Dalam Agama Hindu, pandangan terhadap bunuh diri bukanlah semata-mata tentang menyalahkan individu yang terdesak melakukan tindakan tersebut, tetapi lebih merupakan upaya untuk memberikan pemahaman mendalam tentang nilai kehidupan dan makna yang terkandung dalam penderitaan. Hinduisme menekankan pentingnya menjalani kehidupan dengan kesabaran dan ketabahan dalam menghadapi tantangan, serta percaya bahwa setiap penderitaan memiliki tujuan dan pembelajaran tertentu yang mungkin sulit dipahami dalam konteks manusia yang terbatas.

  1. Bunuh diri disebut sebagai ngulah pati atau ulah pati. Dalam ajaran Agama Hindu, bunuh diri disebut meninggal dengan cara ulah pati atau ngulah pati. Ulah pati di sini bermakna seseorang mengakhiri hidupnya secara sengaja. Dalam lontar Parasara Dharmasastra disebutkan, bahwa orang yang bunuh diri adalah orang yang hendak mempercepat kematiannya. Hal ini sangat bertentangan dengan ajaran-ajaran Agama Hindu.
  2. Roh orang yang bunuh diri akan pergi ke kegelapan. Orang yang mengambil jalan pintas untuk mengakhiri hidupnya, tidak dapat menyelesaikan masalah. Hal ini justru menimbulkan dampak yang kurang baik untuk roh atau Sang Hyang Atma orang tersebut. Dalam bait Aloka Yayur Weda 40.3 menyebutkan: Asurya nama te loka andhena tamasavratah Tamse pretyapi gachati ye ke catmahano janah.
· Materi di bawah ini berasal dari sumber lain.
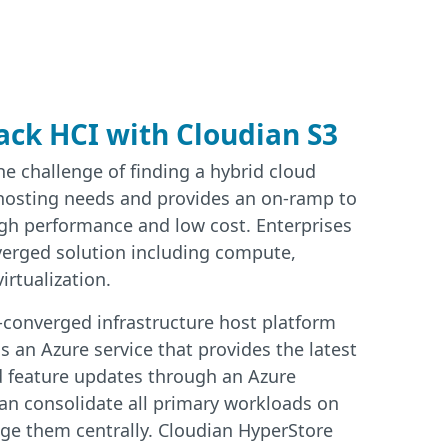
ack HCI with Cloudian S3
e challenge of finding a hybrid cloud
 hosting needs and provides an on-ramp to
igh performance and low cost. Enterprises
verged solution including compute,
irtualization.
-converged infrastructure host platform
s an Azure service that provides the latest
d feature updates through an Azure
an consolidate all primary workloads on
ge them centrally. Cloudian HyperStore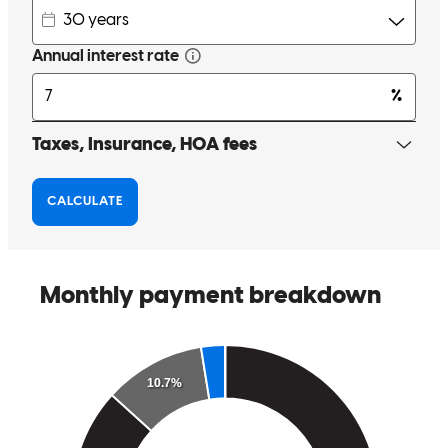
Competent & Compassionate. Professional & Knowledgeable.
Kimberly
J.
Review on
December 7, 2017
Michele has received a 5.0 star rating from Susan P.
Susan
P.
Review on
May 31, 2017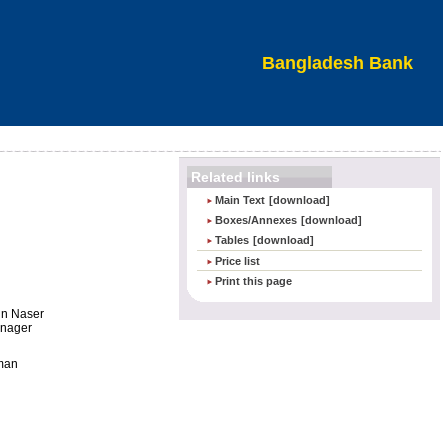
Bangladesh Bank
Related links
Main Text
[download]
Boxes/Annexes
[download]
Tables
[download]
Price list
Print this page
n Naser
anager
man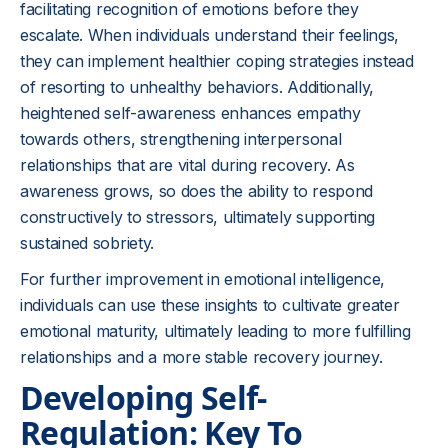
facilitating recognition of emotions before they
escalate. When individuals understand their feelings,
they can implement healthier coping strategies instead
of resorting to unhealthy behaviors. Additionally,
heightened self-awareness enhances empathy
towards others, strengthening interpersonal
relationships that are vital during recovery. As
awareness grows, so does the ability to respond
constructively to stressors, ultimately supporting
sustained sobriety.
For further improvement in emotional intelligence,
individuals can use these insights to cultivate greater
emotional maturity, ultimately leading to more fulfilling
relationships and a more stable recovery journey.
Developing Self-
Regulation: Key To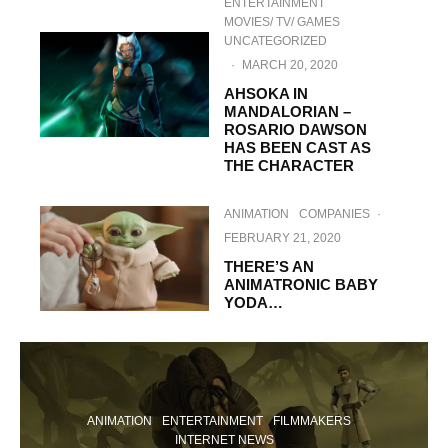
ENTERTAINMENT
MOVIES/ TV/ GAMES
UNCATEGORIZED
·
MARCH 20, 2020
AHSOKA IN
MANDALORIAN –
ROSARIO DAWSON
HAS BEEN CAST AS
THE CHARACTER
ANIMATION
COMPANIES
·
FEBRUARY 21, 2020
THERE’S AN
ANIMATRONIC BABY
YODA…
ANIMATION
ENTERTAINMENT
FILMMAKERS
INTERNET NEWS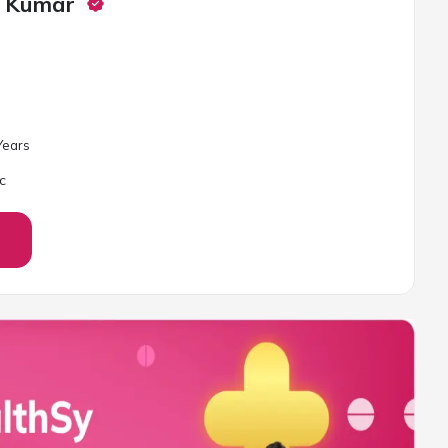
i Kumar
ear
s
c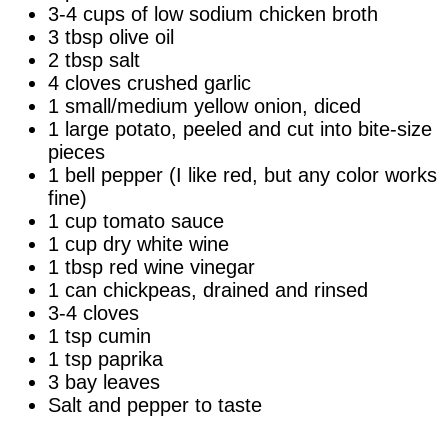
3-4 cups of low sodium chicken broth
3 tbsp olive oil
2 tbsp salt
4 cloves crushed garlic
1 small/medium yellow onion, diced
1 large potato, peeled and cut into bite-size
pieces
1 bell pepper (I like red, but any color works
fine)
1 cup tomato sauce
1 cup dry white wine
1 tbsp red wine vinegar
1 can chickpeas, drained and rinsed
3-4 cloves
1 tsp cumin
1 tsp paprika
3 bay leaves
Salt and pepper to taste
Artinya: Seseorang yang bunuh diri akan pergi ke asurya loka yang penuh dengan kegelapan. Lontar Parasara Dharmasastra juga menyebutkan, roh orang yang meninggal karena bunuh diri akan menetap 60 ribu tahun di alam kegelapan.
  3. Roh orang yang meninggal karena bunuh diri akan gentayangan dan mengganggu keharmonisan alam. Jika roh orang yang meninggal karena bunuh diri tidak diupacarai secara benar, diyakini akan bergentayangan yang dapat mengganggu dan membuat ketidak harmonisan pada alam.

Oleh karena itu, solusi menurut Agama Hindu tidak hanya terletak pada menjalani kehidupan sesuai dengan prinsip-prinsip dharma dan melakukan karma baik, tetapi juga dalam menyerahkan segala nasib dan penderitaan kepada Tuhan, dengan keyakinan bahwa Tuhan yang Maha Adil akan memberikan kebijaksanaan dan bimbingan dalam mengatasi cobaan hidup. Dengan demikian, pemahaman tentang bunuh diri dalam konteks Hinduisme lebih dari sekadar larangan, tetapi juga merupakan panggilan untuk menjalani kehidupan dengan kebijaksanaan dan keyakinan akan kasih sayang Ilahi yang tak terbatas.

Dalam perenungan mendalam tentang ajaran Agama Hindu, kita menemukan landasan yang kokoh bagi pemahaman akan hakikat manusia dan alam semesta. Konsep-konsep seperti penciptaan, karma, Panca Sradha, dan pandangan terhadap bunuh diri menunjukkan bahwa spiritualitas Hindu tidak hanya menginspirasi refleksi filosofis, tetapi juga menawarkan panduan praktis bagi kehidupan sehari-hari.